Open RhettRautsaw opened 3 years ago

RhettRautsaw commented 3 years ago

Running a neighbor joining tree on the same alignment in Geneious vs. phyx results in completely different trees. The tree in Geneious makes sense....the tree from pxnj is completely unexpected. Same with upgma.

josephwb commented 3 years ago

Can you please post input data and expected results?

As the wiki states the nj and upgma programs are not intended for publishable results, and the edge lengths are reported in numbers of substitutions (rather than the standard expected number of substitutions per site) because the author was recreating the original formulation.

Still, I'll take a look and see what the problem is.

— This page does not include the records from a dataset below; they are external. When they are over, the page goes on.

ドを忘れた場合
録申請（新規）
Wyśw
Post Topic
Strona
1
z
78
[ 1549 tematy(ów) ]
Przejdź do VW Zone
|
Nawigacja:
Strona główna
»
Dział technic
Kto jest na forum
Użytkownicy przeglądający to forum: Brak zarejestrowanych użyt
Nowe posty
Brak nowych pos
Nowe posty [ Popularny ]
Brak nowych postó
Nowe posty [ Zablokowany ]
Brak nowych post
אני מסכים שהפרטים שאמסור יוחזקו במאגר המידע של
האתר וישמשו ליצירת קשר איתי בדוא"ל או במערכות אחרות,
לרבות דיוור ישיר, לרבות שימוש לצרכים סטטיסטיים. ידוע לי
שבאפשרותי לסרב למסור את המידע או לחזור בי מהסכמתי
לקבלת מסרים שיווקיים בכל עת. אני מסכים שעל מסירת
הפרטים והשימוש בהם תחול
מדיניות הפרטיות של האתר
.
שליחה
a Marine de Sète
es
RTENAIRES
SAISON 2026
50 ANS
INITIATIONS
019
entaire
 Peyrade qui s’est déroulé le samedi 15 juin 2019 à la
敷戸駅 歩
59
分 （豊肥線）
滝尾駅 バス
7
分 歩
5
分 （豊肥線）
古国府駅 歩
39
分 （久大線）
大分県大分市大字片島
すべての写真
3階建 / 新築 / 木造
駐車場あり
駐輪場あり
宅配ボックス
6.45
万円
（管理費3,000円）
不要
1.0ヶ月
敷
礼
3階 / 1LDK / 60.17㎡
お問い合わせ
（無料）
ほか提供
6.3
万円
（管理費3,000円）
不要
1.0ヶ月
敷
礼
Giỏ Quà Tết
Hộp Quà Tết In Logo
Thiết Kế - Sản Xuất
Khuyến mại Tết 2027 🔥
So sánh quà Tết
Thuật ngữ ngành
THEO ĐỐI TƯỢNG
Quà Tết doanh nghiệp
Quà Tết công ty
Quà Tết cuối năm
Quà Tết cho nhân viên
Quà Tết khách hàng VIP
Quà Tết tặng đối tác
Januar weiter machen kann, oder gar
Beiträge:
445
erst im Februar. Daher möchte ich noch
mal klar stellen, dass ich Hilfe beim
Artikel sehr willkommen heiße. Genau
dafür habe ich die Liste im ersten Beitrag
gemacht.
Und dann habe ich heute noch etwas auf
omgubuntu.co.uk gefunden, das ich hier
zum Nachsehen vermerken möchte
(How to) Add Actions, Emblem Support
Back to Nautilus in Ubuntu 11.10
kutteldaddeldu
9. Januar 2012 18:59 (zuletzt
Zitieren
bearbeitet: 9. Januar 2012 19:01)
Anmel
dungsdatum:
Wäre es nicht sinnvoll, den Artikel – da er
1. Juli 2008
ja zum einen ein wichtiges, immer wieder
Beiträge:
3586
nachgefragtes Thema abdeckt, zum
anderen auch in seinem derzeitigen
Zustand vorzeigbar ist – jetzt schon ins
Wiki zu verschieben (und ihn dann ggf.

jfwalker commented 3 years ago

Before diving in too much @josephwb , I may be able to answer this. When making a distance matrix this version treats indels as being a state themselves, which is not in any modern used software I'm aware of. When missing data exists that will cause a deviation from others. Also most of the newer neighbor joining tools will do a distance correction with something like JC etc. This version was mainly designed as a teaching tool to look into analyzing modern data using methods from the past, because UPGMA programs and the old fashion neighbor joining do not really exist anymore as far as I'm aware. Sorry for any confusion!

RhettRautsaw commented 3 years ago

Sounds like you know what is going on and don't really need my data. UPGMA and NJ have indeed fallen out of standard practice and I did not have any intention of publishing these trees, but they are still useful for quick examination and even identification of highly divergent sequences indicative of poor sequences in your alignment. Despite this, there are few programs available to actually make UPGMA and NJ trees other than GUIs...so I was excited to see your tool.

I'd love to see these tools updated to match standard NJ and UPGMA calculations (ignoring insertions/missing data) and performing distance correction like JC. Based on how weird my trees looked, I'm not sure these are even usable as teaching tools currently.

PS. I think overall phyx is a great tool and I plan on using it quite a bit.

josephwb commented 3 years ago

Please go ahead and upload input/expected output.

RhettRautsaw commented 3 years ago

In particular, sequences 66, 67, 44, 45, 94, and 95 are outgroups and should group together. phyx_help.zip

josephwb commented 3 years ago

I've removed these programs from the default build until/if they are fixed.